## BEGIN EXTRACT
But, the second album by the post-hardcore Kentuckians sure didn't kick anything; its influence rather devoid of immediacy. Upon its 1991 release, barely anyone noticed. Instead Spiderland's legacy grew in a fashion that mirrored the music on it: slow, steady, barely perceptible, ultimately legendary.
Dynamic Hypnotic
Where the idea of quiet-to-loud shifts in indie music tends to be monopolized by The Pixies and Nirvana, Slint are a much more detailed, more nuanced study of dramatic shifts in volume. Rather than happily flipping back-and-forth to match verses and choruses, the quartet —guitarists Brian McMahan and Dave Pajo, bassist Ethan Buckler, drummer Britt Walford— explore the extremes of dynamics in an often-obtuse fashion.
This isn't music of power-chords and melodic hooks, but abstract patterns and snaking guitar lines; large movements built on irregular tempos, tonal harmonies, and bursts of pure discordance. Slint are less interested in tension/release than just tension; there a razor-wire tightness in the way that they —as at exactly six minutes into "Washer," for example— can turn their momentum on and off, can hold back when things seem like they're (finally) heading forward.
## END EXTRACT
## BEGIN MATERIAL PROVIDED
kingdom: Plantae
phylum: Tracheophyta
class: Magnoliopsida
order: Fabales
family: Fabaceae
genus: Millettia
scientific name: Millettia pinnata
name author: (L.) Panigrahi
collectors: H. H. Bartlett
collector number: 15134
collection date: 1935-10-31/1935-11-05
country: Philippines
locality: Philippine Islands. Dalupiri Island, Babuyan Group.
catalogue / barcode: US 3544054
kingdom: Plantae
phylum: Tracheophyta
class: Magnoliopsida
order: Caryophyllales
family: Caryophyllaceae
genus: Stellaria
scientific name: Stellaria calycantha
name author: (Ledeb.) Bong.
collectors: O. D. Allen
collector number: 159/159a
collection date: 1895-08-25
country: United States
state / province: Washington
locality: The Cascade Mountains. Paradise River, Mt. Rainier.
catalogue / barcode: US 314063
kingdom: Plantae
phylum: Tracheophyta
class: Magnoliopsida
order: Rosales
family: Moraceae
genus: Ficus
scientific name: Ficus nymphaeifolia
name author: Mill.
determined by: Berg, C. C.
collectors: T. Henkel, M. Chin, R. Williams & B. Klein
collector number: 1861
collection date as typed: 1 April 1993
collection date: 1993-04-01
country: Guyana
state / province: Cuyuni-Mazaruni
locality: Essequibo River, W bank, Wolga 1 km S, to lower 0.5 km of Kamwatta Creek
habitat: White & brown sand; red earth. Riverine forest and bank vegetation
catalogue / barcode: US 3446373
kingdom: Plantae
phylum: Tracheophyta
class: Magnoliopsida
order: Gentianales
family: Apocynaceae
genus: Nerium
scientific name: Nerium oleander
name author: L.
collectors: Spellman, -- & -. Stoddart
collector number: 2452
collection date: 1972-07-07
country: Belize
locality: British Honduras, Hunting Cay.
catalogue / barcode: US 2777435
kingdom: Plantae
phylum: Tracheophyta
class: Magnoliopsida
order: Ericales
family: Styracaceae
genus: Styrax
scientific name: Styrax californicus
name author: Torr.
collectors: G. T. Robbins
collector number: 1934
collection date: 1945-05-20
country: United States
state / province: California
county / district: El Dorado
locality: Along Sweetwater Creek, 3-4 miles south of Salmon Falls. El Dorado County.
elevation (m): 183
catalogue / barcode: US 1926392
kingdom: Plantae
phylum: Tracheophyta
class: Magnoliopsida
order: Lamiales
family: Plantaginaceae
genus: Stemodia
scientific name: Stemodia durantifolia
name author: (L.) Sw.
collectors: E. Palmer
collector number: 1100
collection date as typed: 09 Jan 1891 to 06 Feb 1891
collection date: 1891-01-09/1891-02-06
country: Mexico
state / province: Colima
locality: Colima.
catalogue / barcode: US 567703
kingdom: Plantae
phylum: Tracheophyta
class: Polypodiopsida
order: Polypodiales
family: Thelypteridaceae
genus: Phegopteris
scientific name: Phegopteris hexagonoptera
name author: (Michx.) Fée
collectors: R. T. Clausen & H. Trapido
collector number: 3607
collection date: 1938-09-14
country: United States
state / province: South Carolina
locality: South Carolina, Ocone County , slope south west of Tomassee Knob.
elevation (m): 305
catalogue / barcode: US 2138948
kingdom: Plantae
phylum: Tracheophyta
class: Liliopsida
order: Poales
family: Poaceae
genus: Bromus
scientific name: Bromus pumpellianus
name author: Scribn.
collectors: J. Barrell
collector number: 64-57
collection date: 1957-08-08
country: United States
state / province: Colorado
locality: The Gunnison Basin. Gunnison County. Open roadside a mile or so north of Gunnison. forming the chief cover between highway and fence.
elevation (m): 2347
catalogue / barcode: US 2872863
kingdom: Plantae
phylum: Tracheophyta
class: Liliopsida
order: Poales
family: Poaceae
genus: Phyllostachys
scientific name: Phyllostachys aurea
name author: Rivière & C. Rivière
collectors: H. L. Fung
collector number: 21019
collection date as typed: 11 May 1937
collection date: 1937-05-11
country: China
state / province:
## END MATERIAL PROVIDED
▶ [BRIEF A]
According to the piece on Slint's Spiderland, in what year was the album released?
▶ [BRIEF B]
From the piece on Slint's Spiderland, quote the stretch from "This isn't music" through "(finally) heading forward.".
▶ [BRIEF C]
Write what comes next in the piece on Slint's Spiderland, picking up after its final sentence.

▶ [WRITTEN RESPONSE A]
1991

▶ [WRITTEN RESPONSE B]
This isn't music of power-chords and melodic hooks, but abstract patterns and snaking guitar lines; large movements built on irregular tempos, tonal harmonies, and bursts of pure discordance. Slint are less interested in tension/release than just tension; there a razor-wire tightness in the way that they —as at exactly six minutes into "Washer," for example— can turn their momentum on and off, can hold back when things seem like they're (finally) heading forward.

▶ [WRITTEN RESPONSE C]
Where many contrast-happy bands treat the quiet bits as a kind of annoying foreplay —moments of required patience delaying the inevitable feverish flurries— Slint spend much of Spiderland exploring near-silence as a compositional tool. The five minutes of "For Dinner..." rarely rises above a murmur; its pace remaining a sullen, tortured crawl the whole while.
Which is not to say that Slint can't sound utterly ugly when they want to. In an era defined by pigfuck and grunge, they were surely required to at least periodically bring the noise; "Nosferatu Man"'s hoarse screams and guitar crunch sounding, in many ways, like a kind of perverse, postmodern, perpetually-uptight take on heavy metal.
The Dust and the Memories
Listening to Spiderland with critical ears, its easy to hear the album as less than its colossal influence; to wonder to what it owes its staggering, almost inexplicable influence; to decry its lack of pop-songs, or the way its elements —half-spoken vocals, latticed guitar shards, snare-thumping drums— remain entirely unchanged.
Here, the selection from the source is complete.